▶ Dataset extract:
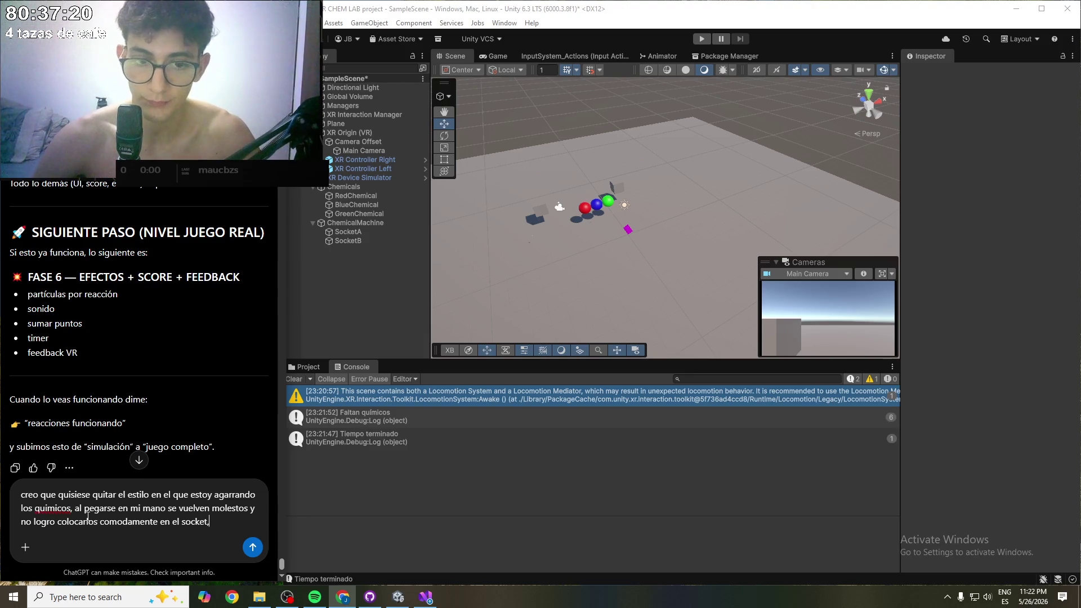
{"action": "type", "text": "puedo "}
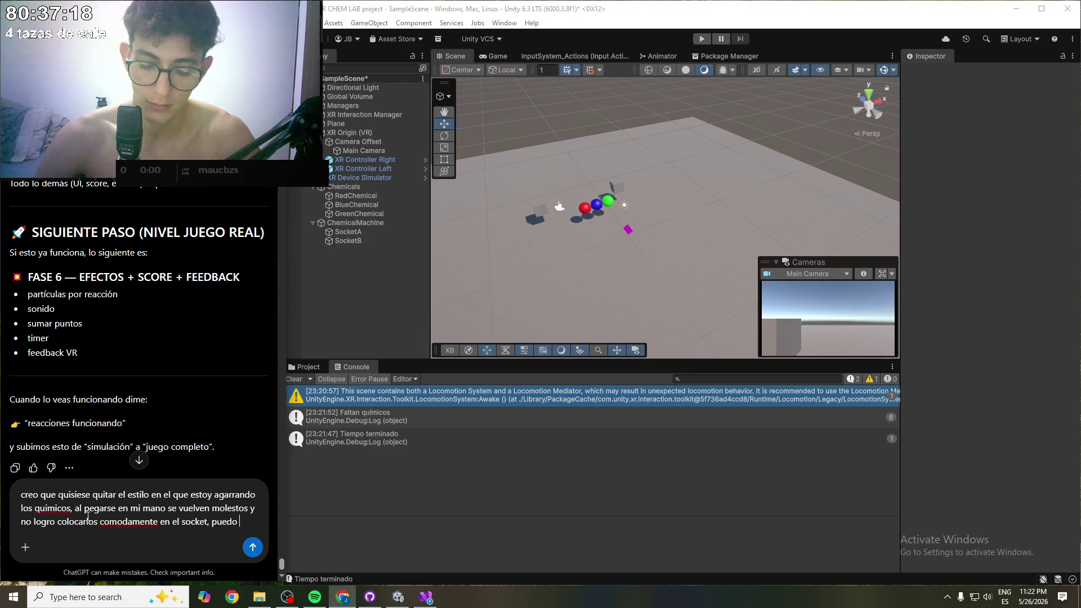
{"action": "type", "text": "cambiar el Grab a un tipo f"}
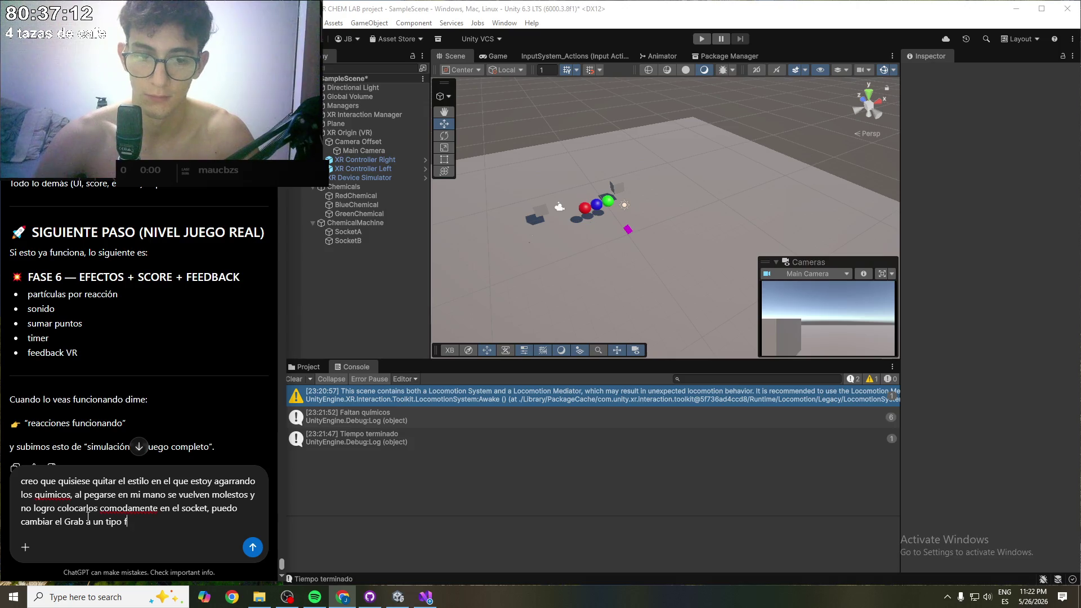
{"action": "type", "text": "nt"}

▶ Task item: Your copy of the listing should match it exactly, apart from the pictures, which are left out.

▶ Result of the task:
{"action": "type", "text": "puedo "}
{"action": "type", "text": "cambiar el Grab a un tipo f"}
{"action": "type", "text": "nt"}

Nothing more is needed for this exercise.